Overcorrection and undercorrections following strabismus surgery for hypotropia are the main complications to be considered.
Most patients who have strabismus surgery for Thyroid Eye Disease obtain a significant improvement in their double vision symptoms. Sometimes patients may require the use of a small prism postoperatively to aid in maintaining binocular single vision. The reported success rate is high; 71% after one procedure and 89% after more than one procedure using fixed sutures (Mourits et al. 1990).
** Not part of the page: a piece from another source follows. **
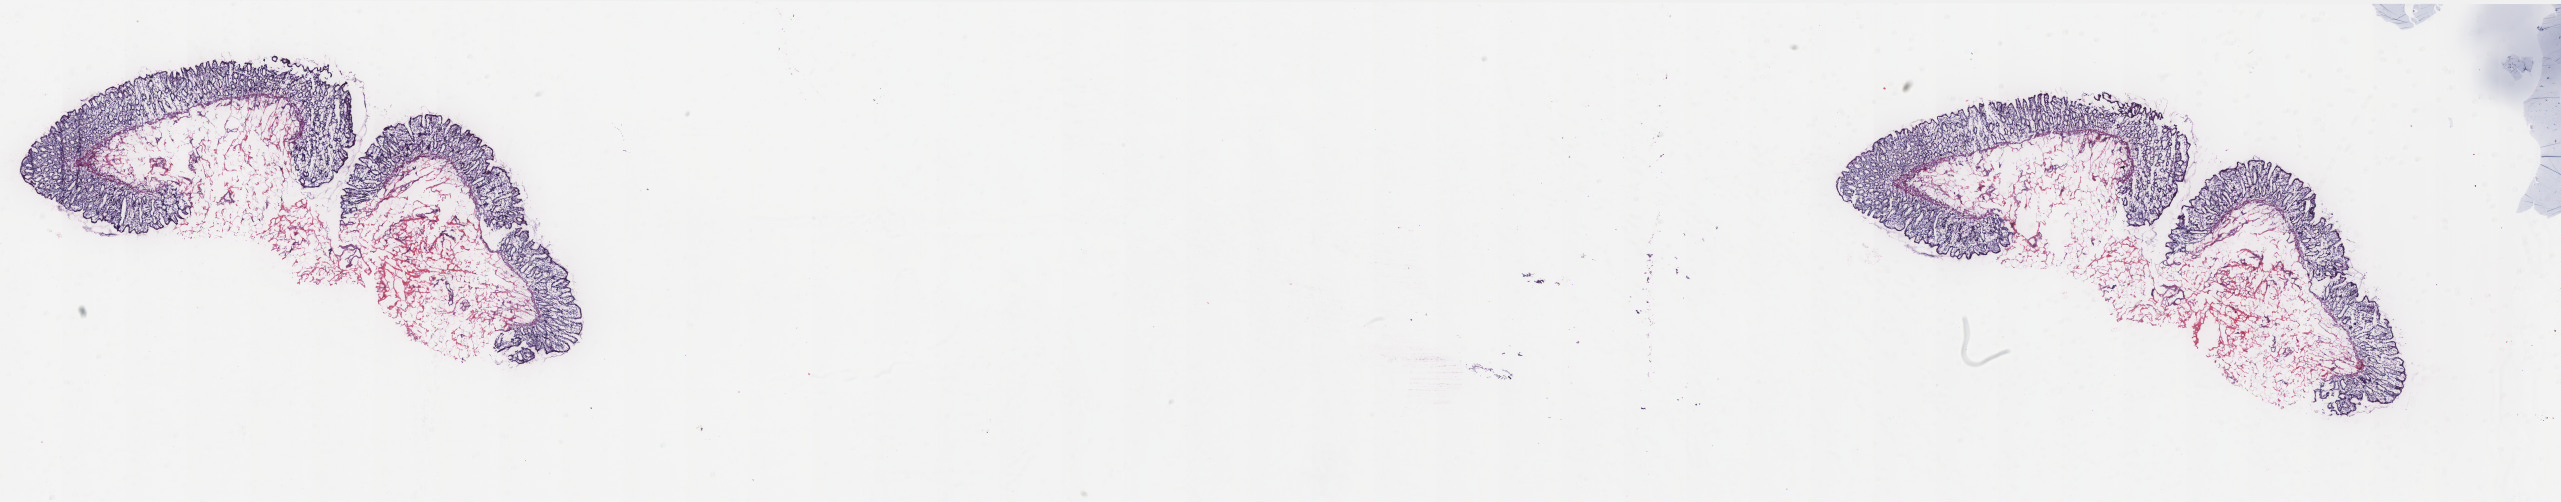
Digitized H&E tissue section (whole slide) — shown as a low-resolution overview of the whole scanned area (about 40.9 x 8.0 mm). Frozen section. Sample: solid tissue normal (non-tumour tissue), colon. Patient: male, age at initial diagnosis 82 years. Composition of this section per pathologist review: tumour cells 0%, normal cells 100%. Infiltration values recorded for this section: lymphocyte infiltration 35%, monocyte infiltration 10%, neutrophil infiltration 0%.
This section: solid tissue normal (non-tumour) sample from the same patient. Patient diagnosis: Adenocarcinoma, NOS (transverse colon).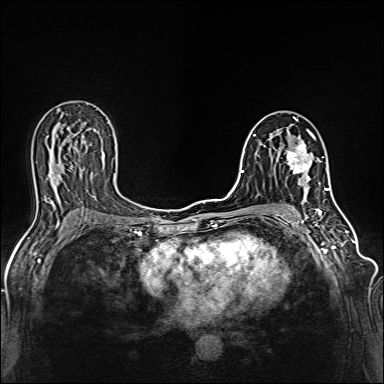
Breast MRI (dynamic contrast-enhanced), one axial slice. Dynamic contrast-enhanced series, time point 2 of 6 at this slice position (early post-contrast). 1.5 T. TE 2.4 ms, TR 5.2 ms. 1 mm slice thickness. 384 × 384 image matrix. Female patient.
Structures marked on this image (semi-automatically segmented with operator editing):
- enhancing-tissue mask used for the functional tumour volume (all voxels passing the contrast-enhancement thresholds inside the analysis volume; usually the tumour): bounding box [x1, y1, x2, y2] px = [287, 129, 315, 187]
- Scott WE, Thalacker JA. Diagnosis and treatment of thyroid myopathy. Ophthalmology 1981;88: 493-8.
- Sprunger DT, Helveston EM. Progressive overcorrection after inferior rectus recession. J Pediatr Ophthalmol Strabismus 1993;30: 145-8.
- Mourits MP, Koornneef L, van Mourik-Noordenbos, AM et al. Extraocular muscle surgery for Graves’ ophthalmopathy: does prior treatment influence surgical outcomes? British Journal of Ophthalmology 1990;74: 481-3.
- Ansons, Alec M. and Davis, Helen. Diagnosis and Management of Ocular Motility Disorders, Third Edition.
- Hagg, E. & Asplund, K. Is endocrine ophthalmopathy related to smoking? British Medical Journal 1987;295: 634-5.